To welcome the first lady and her delegation, Taiwan's representative to Germany Hu Wei-jen (胡為真) threw a dinner party on Wednesday night.

When Wu gave her speech, she first thanked the Taiwanese residing in Germany for their generous donations and efforts toward Taiwan's appeal for World Health Organization membership, and SARS prevention and relief.

She then stressed that it was her third time to travel to Berlin -- she had been there once before the fall of the Berlin Wall and once after.

This time it was even more meaningful because she came as the first lady.

Wu's speech earned rounds of applause from the audience. Taiwanese entrepreneurs and citizens, National Palace Museum staff in charge of the exhibition and some scholars in the dinner party joined Wu.

About 120 guests attended the event.

Wu interacted with other guests, and her humorous talk often initiated roars of laughter.

Although she endured a 13-hour flight, Wu looked spirited while participating in various activities during the day, and was in good condition.

Wu visited the German parliament in the morning, accompanied and guided by deputy parliament speaker Hermann Otto Soles.
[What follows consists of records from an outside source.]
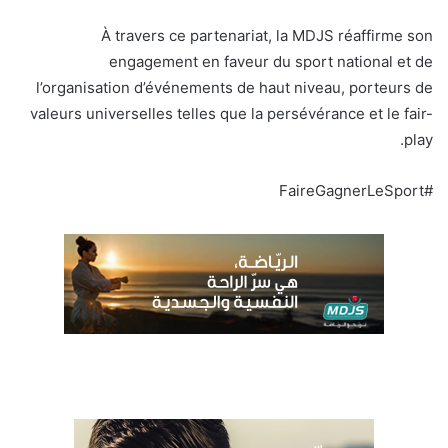
À travers ce partenariat, la MDJS réaffirme son
engagement en faveur du sport national et de
l’organisation d’événements de haut niveau, porteurs de
valeurs universelles telles que la persévérance et le fair-
play.
#FaireGagnerLeSport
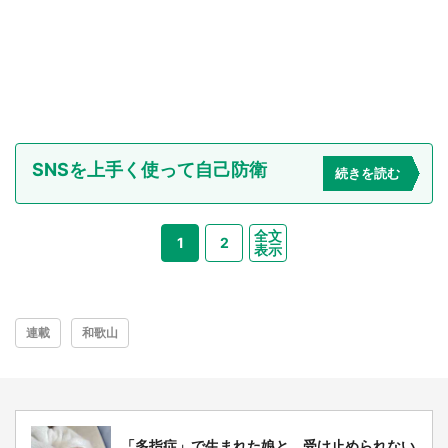
SNSを上手く使って自己防衛
続きを読む
全文
1
2
表示
連載
和歌山
「多指症」で生まれた娘と、受け止められない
She had lunch with the parliament's Taiwan Caucus chairman Dr. Klaus Rose and several other members of the parliament.

Wu talked about her experiences as a legislator, and she expressed gratitude to the government to these German friends' efforts in helping Taiwan join the WHO.

In the evening, Wu host the opening party for the National Museum Palace exhibition at the Altes Museum.

Present at the occasion were curators from other major European museums and prominent artists.

The German host also arranged a performance of traditional Chinese dragon and lion dances by local Taiwanese, and Wu tipped the performers according to the tradition.